→ **Excerpt**
Between 2011 and 2014, from Austria, later Croatia, Italy and back to Africa, specifically, Kenya, Udondian lifted Nigerian art through the critical art appreciation world. Shortly before embarking on her MFA in Columbia, the artist had Open Studio in Lagos, in which she shared some of her works and experience, from across the world. In Austria, she worked with students, made presentation on her works and discussed African arts. In Venice it was a special purpose art entity of Fondazione di Venezia, with the aim of promoting works of young, emerging artists from Africa.



Out of 145 young African artists who applied for the Venice, Italy-based residency Art Enclosures 2011, Udondian and a South African, Tamilyn Young, according to the organisers, were the only two beneficiaries. From Udondian’s work presented under the themes, Second Hand Museum and Venetian Portraits 2011, some of the installations she re-presented on slide during her Open Studio in Lagos included Nigerian female two-piece wear (buba and iro,) and that of male (buba and sokoto).

Making another history this year, Udondian, according to Guggenheim, is among a diverse group of 175 writers, scholars, artists, and scientists drawn from 53 scholarly disciplines and artistic fields, 78 different academic institutions, 31 states and the District of Columbia, and  two Canadian provinces. Few days ago, via Internet chat, the artist shared her journey through the process of picking the fellowship award. She disclosed how two concepts earned her the fellowship. "The first developed project continues to explore my interest in the transformation of space for shared community engagement." The space, she explained, is based on "where collective identities are forged and celebrated outside of a vociferous narrative of divisive nationalism that seems to be propagated by our society today."

→ **What you have to do**
According to the excerpt about Udondian, who was the other beneficiary of the Art Enclosures 2011 residency in Venice?

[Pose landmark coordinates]
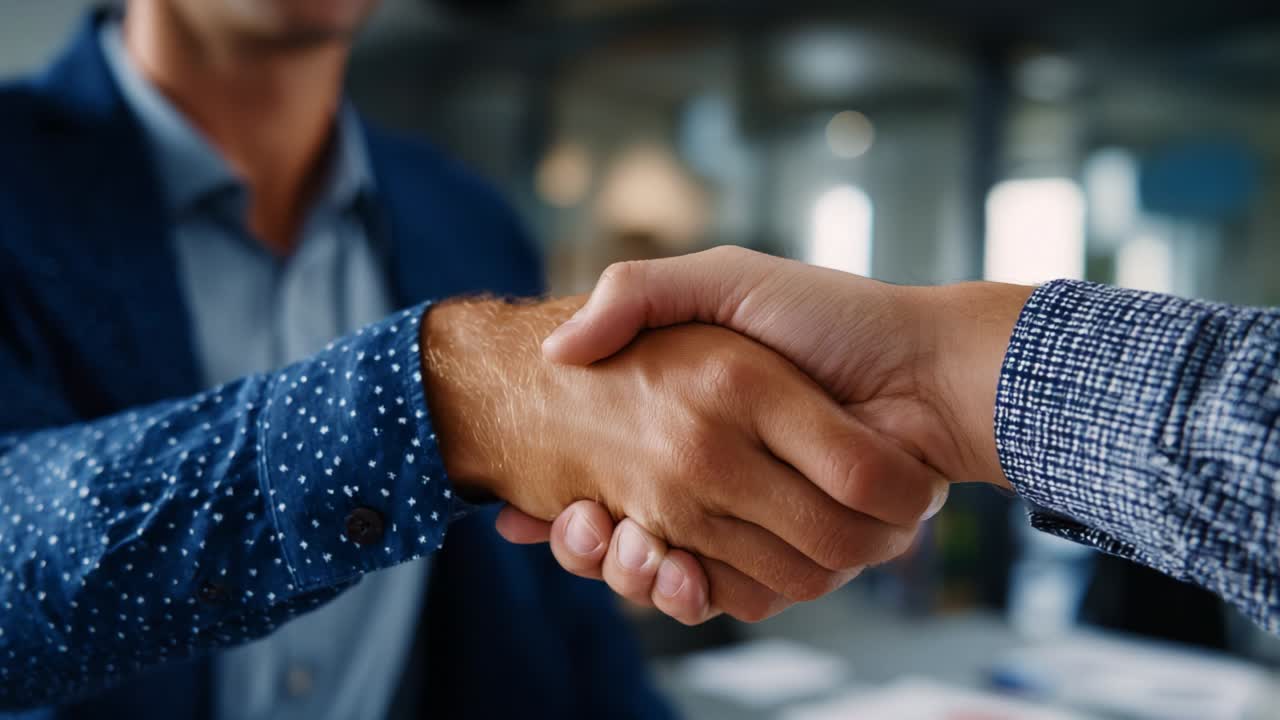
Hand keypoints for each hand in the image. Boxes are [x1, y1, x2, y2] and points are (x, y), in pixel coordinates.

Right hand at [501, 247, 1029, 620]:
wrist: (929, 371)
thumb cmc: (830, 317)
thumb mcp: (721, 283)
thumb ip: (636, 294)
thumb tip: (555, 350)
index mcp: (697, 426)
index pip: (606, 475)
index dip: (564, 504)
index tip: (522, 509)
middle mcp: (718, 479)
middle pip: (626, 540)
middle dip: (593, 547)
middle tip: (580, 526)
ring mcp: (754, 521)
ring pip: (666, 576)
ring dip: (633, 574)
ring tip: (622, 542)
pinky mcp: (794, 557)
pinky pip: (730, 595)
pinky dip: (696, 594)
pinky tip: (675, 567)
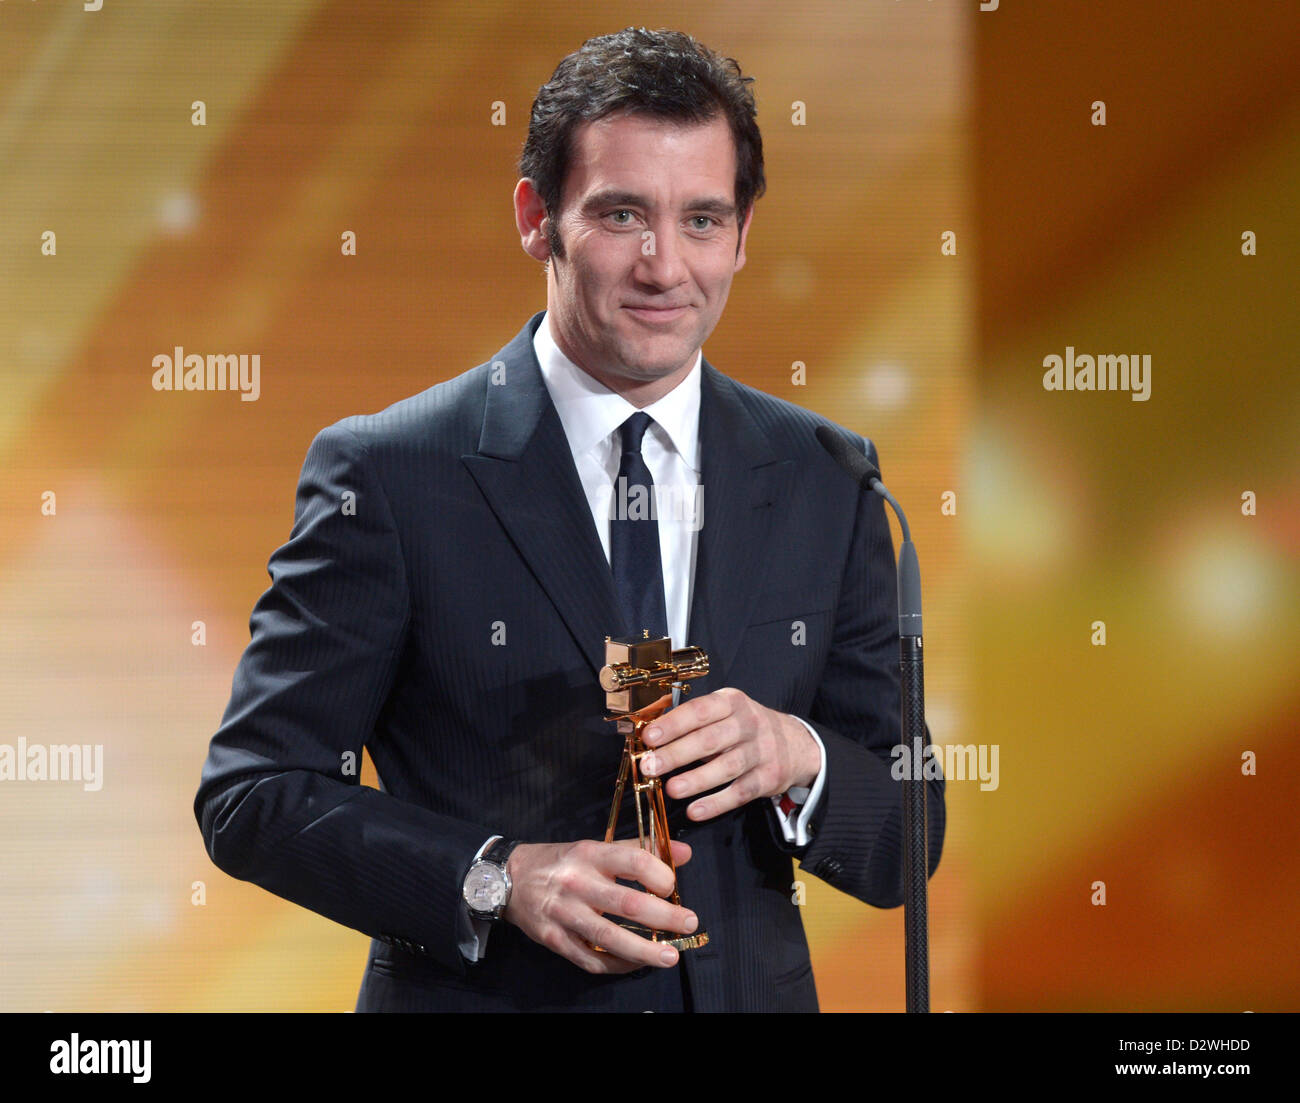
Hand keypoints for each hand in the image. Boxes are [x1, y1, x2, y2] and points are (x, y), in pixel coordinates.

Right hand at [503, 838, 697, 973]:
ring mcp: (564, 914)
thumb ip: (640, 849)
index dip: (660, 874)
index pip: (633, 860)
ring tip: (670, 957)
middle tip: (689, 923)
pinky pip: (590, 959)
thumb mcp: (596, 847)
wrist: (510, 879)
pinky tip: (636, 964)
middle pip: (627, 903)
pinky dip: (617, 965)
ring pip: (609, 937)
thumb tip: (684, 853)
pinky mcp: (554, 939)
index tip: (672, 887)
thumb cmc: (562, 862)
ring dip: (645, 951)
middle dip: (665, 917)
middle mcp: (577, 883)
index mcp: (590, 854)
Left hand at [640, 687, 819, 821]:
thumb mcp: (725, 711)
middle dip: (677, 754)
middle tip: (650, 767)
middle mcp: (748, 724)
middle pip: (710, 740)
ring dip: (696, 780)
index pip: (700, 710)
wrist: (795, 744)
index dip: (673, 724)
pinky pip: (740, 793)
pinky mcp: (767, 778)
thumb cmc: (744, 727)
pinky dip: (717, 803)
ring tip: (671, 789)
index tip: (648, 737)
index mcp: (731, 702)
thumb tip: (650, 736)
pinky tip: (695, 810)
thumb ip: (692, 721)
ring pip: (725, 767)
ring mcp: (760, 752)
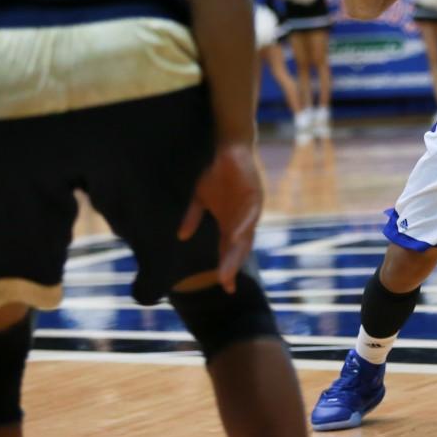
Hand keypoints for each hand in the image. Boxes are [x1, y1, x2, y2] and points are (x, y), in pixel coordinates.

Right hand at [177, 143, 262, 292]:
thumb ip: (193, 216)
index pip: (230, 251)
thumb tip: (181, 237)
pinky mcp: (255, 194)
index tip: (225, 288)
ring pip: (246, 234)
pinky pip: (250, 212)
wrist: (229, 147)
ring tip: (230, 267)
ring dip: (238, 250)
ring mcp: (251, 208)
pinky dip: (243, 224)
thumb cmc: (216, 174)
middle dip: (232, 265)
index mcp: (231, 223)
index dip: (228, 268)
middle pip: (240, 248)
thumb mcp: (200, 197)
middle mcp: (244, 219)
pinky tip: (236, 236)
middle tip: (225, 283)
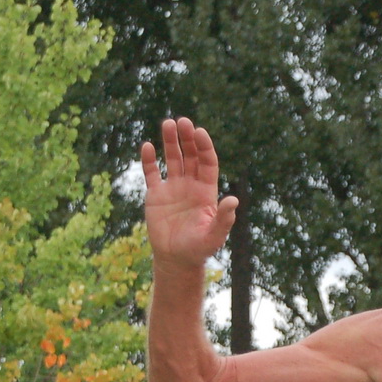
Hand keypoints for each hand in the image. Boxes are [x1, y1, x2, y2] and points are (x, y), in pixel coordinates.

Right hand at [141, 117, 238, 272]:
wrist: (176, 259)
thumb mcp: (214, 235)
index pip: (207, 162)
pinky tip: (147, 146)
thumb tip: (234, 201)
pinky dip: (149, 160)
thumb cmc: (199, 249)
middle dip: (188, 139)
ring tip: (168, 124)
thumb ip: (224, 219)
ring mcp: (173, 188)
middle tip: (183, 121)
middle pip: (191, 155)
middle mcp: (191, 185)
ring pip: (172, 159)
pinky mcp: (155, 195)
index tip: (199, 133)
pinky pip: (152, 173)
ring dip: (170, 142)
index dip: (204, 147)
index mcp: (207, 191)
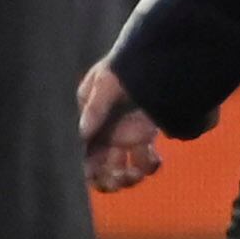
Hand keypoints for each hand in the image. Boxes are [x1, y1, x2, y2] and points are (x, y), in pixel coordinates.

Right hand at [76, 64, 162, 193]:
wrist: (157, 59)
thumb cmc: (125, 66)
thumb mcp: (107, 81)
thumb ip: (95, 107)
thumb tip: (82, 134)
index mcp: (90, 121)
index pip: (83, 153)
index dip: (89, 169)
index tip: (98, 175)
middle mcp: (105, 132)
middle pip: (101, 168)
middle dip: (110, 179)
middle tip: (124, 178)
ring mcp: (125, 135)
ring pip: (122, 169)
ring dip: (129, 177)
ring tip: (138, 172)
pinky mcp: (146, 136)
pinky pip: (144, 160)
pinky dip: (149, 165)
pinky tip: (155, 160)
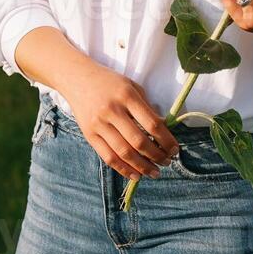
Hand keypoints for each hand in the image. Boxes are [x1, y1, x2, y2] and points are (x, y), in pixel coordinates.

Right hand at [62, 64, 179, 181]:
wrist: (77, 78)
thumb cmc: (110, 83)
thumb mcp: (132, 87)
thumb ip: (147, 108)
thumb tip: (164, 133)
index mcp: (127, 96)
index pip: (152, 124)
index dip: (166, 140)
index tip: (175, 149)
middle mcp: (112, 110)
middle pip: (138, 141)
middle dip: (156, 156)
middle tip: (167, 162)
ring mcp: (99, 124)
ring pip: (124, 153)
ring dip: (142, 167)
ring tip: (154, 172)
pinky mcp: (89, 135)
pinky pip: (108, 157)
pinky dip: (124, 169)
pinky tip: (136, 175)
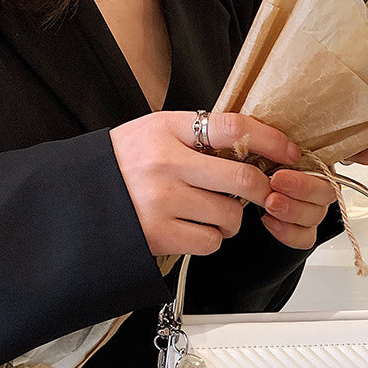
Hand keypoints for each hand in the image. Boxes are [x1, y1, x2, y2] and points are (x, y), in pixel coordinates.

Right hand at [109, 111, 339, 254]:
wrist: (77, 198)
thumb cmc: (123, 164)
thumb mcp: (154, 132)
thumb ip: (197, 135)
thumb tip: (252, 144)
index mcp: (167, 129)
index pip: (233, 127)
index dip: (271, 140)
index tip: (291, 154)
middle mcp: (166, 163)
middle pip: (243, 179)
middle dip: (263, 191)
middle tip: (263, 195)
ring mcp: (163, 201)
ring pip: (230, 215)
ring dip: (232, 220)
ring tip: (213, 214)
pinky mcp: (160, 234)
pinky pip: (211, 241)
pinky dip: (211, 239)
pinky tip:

→ **Written solution**
Tamilyn Young, a South African.